§ Your tasks:
1 > In the book description below, list the women Janey meets in group therapy, each with the habit or problem given for her.
2 > From the book description below, please extract the passage between "Janey Fabre is" and "New York City.", inclusive, copying it word for word.

§ Text segment:
■ ■ ■ ■

Janey Fabre is an actuary, a profession in which she's required to study mortality tables. She's also harboring a number of secrets — about herself, her long-lost mother, and the way she stalks her ex-boyfriend Tobias through the streets of New York City.
Determined to get over Tobias and move on with her life, Janey joins group therapy. Once there, though, she's convinced the other women she meets are truly unbalanced. Suzanna prefers the company of her lap dog to human beings. Laura is a nymphomaniac. Bethany, a forty-year-old divorcee, still lives with her mother. Valentine, a painfully shy beauty, eats compulsively; Ivy, a sweet-talking southern belle, binges on Botox; and Natasha wears a facemask to protect herself from unseen pathogens. Of course, what the girls don't realize about quiet Janey is that she's haunted by her mother's disappearance and keeps in her purse a detailed list of suicide options.
Eventually, the girls learn to confide in each other and once empowered, dedicate themselves to collectively solving one another's problems. Like Janey, each woman is fearful of emotional intimacy. Their individual neuroses enable them to cope with this fear, and the result is as comedic as it is tragic. What begins as harmless mischief escalates into a vengeful prank that climaxes with a cracked skull on a boardroom table and surprising, deeply painful revelations, especially for Janey. How the girls gain control over themselves — and each other — is the driving force of this unabashedly funny and profoundly intelligent dark comedy. A stunning tale of revenge and redemption, "Good Girls Gone Bad is a poignant, bittersweet mediation on family — the families in our past, as well as the ones we create as adults."

■ ■ ■ ■

§ Data excerpts:
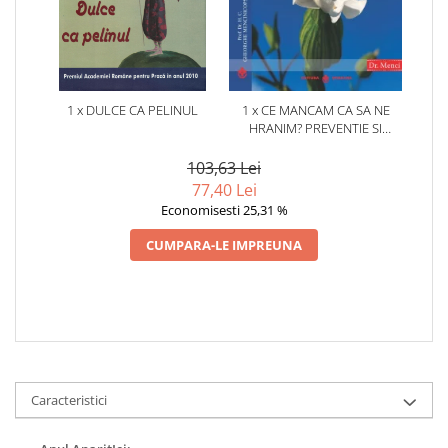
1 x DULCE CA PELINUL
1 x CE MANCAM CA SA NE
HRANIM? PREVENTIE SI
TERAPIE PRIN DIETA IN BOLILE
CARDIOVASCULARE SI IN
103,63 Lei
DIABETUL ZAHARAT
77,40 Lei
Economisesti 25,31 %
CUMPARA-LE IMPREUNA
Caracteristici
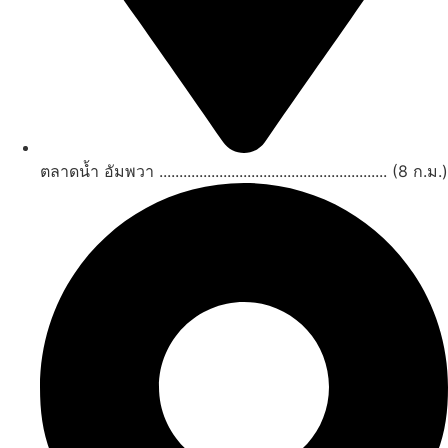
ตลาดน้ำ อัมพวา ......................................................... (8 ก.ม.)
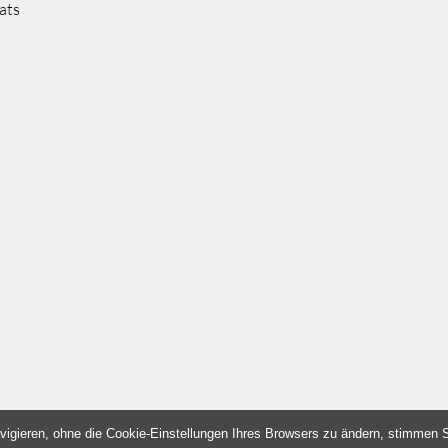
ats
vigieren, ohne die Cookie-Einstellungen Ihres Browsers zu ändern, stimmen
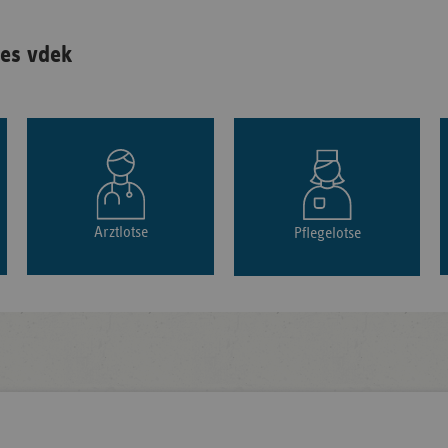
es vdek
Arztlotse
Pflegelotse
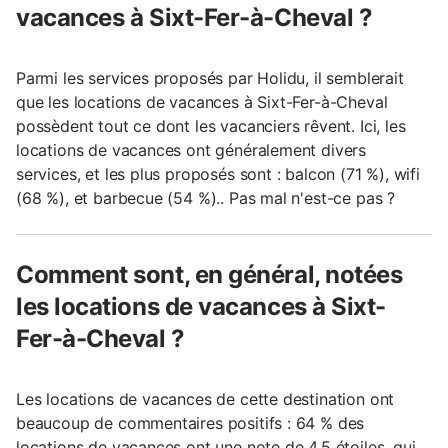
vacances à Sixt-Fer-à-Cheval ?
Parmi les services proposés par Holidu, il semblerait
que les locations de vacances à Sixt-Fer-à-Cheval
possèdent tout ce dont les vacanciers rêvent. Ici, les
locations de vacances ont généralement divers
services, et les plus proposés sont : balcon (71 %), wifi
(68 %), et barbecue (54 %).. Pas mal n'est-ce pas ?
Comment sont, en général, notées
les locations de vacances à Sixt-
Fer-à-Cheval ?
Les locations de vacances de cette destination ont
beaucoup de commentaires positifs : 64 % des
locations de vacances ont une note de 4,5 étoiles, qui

■ ■ ■ ■

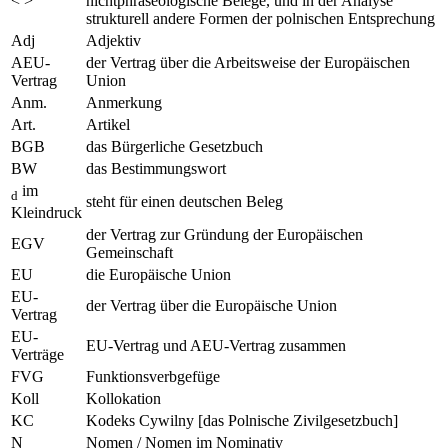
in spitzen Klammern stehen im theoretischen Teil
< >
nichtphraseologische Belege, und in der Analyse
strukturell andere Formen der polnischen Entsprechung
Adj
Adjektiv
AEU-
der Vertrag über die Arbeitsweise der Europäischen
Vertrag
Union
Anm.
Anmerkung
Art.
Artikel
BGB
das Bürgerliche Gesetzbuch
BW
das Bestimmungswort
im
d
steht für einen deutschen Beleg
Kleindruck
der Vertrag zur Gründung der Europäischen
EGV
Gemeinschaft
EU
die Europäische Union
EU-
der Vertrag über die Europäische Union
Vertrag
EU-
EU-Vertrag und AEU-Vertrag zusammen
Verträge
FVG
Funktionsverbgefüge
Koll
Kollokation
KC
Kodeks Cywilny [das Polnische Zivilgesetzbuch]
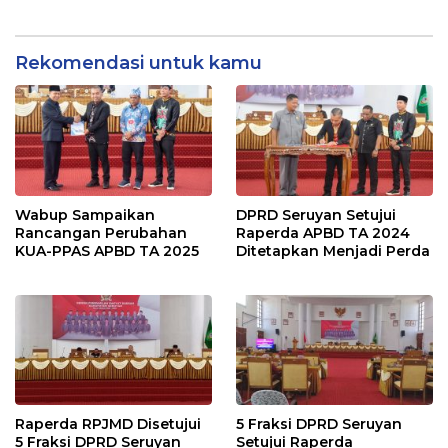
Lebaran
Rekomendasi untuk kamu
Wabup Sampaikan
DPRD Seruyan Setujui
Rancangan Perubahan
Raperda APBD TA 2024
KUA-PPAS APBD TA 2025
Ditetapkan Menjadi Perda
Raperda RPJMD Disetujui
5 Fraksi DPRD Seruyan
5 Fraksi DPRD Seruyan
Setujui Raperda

■ ■ ■ ■

§ Exercise answers:
1 >
- Suzanna: prefers the company of her lap dog to human beings
- Laura: is a nymphomaniac
- Bethany: a forty-year-old divorcee, still lives with her mother
- Valentine: a painfully shy beauty, eats compulsively
- Ivy: a sweet-talking southern belle, binges on Botox
- Natasha: wears a facemask to protect herself from unseen pathogens

2 >
Janey Fabre is an actuary, a profession in which she's required to study mortality tables. She's also harboring a number of secrets — about herself, her long-lost mother, and the way she stalks her ex-boyfriend Tobias through the streets of New York City.